A New Era of Three-Dimensional Maps of Exoplanet Atmospheres

Eclipse mapping is a technique used in astronomy to spatially resolve the emitting surface of one object by carefully measuring the loss of light as another object passes in front of it, blocking successive regions from view. Having previously been applied to map stellar surfaces, Pluto, and disks of gas accreting onto stars, in 2012 this technique was first used to create a two-dimensional map of an exoplanet (in this case, a large gas giant planet, orbiting a nearby star). That measurement was only possible through repeated Spitzer Space Telescope observations of one of the brightest known exoplanet systems, just at the edge of our measurement capabilities. For the last ten years, this has been the single exoplanet eclipse map in existence ... until now.

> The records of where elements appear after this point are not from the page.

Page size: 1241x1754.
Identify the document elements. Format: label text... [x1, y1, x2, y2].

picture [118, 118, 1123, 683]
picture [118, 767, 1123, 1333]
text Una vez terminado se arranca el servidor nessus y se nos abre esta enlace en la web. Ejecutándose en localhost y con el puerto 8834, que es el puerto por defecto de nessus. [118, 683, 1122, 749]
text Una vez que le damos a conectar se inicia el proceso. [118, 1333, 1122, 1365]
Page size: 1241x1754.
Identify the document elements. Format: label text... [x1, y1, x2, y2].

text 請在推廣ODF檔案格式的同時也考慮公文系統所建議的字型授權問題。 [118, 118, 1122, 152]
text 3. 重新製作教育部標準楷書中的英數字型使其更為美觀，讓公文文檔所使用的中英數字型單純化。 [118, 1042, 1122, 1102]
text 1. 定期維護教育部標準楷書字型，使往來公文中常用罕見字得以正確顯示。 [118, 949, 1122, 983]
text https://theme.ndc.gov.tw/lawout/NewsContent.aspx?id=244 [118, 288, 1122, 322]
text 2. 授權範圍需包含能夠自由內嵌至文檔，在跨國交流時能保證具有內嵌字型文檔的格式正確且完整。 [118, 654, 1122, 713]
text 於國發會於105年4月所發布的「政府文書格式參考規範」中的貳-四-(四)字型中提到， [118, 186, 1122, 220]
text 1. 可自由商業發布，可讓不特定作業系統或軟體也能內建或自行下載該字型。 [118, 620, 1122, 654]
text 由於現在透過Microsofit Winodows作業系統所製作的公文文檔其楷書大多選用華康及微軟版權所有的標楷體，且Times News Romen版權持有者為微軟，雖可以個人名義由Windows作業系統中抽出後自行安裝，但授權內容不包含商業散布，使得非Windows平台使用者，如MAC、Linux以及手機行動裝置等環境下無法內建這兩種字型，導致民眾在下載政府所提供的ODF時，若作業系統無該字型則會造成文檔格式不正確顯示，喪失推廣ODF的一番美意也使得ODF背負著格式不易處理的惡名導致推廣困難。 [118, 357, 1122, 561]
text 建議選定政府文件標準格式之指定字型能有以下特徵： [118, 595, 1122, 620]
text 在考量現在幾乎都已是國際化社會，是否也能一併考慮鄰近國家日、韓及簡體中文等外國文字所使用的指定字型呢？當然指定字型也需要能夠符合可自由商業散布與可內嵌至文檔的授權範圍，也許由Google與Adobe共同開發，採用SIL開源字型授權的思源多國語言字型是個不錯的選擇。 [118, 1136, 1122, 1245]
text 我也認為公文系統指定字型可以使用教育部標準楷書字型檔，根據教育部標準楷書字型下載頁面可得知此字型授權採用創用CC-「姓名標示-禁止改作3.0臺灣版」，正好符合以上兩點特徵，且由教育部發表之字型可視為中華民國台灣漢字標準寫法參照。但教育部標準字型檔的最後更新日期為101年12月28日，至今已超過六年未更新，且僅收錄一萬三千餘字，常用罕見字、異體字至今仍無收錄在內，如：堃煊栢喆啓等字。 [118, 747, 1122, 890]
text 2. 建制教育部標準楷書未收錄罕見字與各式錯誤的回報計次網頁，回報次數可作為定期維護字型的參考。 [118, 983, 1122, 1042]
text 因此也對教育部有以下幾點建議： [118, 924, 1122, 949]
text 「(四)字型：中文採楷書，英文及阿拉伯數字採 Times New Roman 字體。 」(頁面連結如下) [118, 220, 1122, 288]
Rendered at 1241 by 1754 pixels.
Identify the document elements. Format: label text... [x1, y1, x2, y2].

With the recently launched JWST mission, we now have the capability to map the atmospheres of more exoplanets and in better detail. Since these measurements are spectroscopic we can use the fact that different wavelengths of light emerge from different depths in the atmosphere to access fully three-dimensional information about the planets' atmospheric structure, providing exquisite constraints on our models. However, the retrieval of this information from these new data is far from trivial. In this talk I will explain the technique of exoplanet eclipse mapping, discuss some of the nuances involved, and perhaps show the first exoplanet eclipse map from JWST.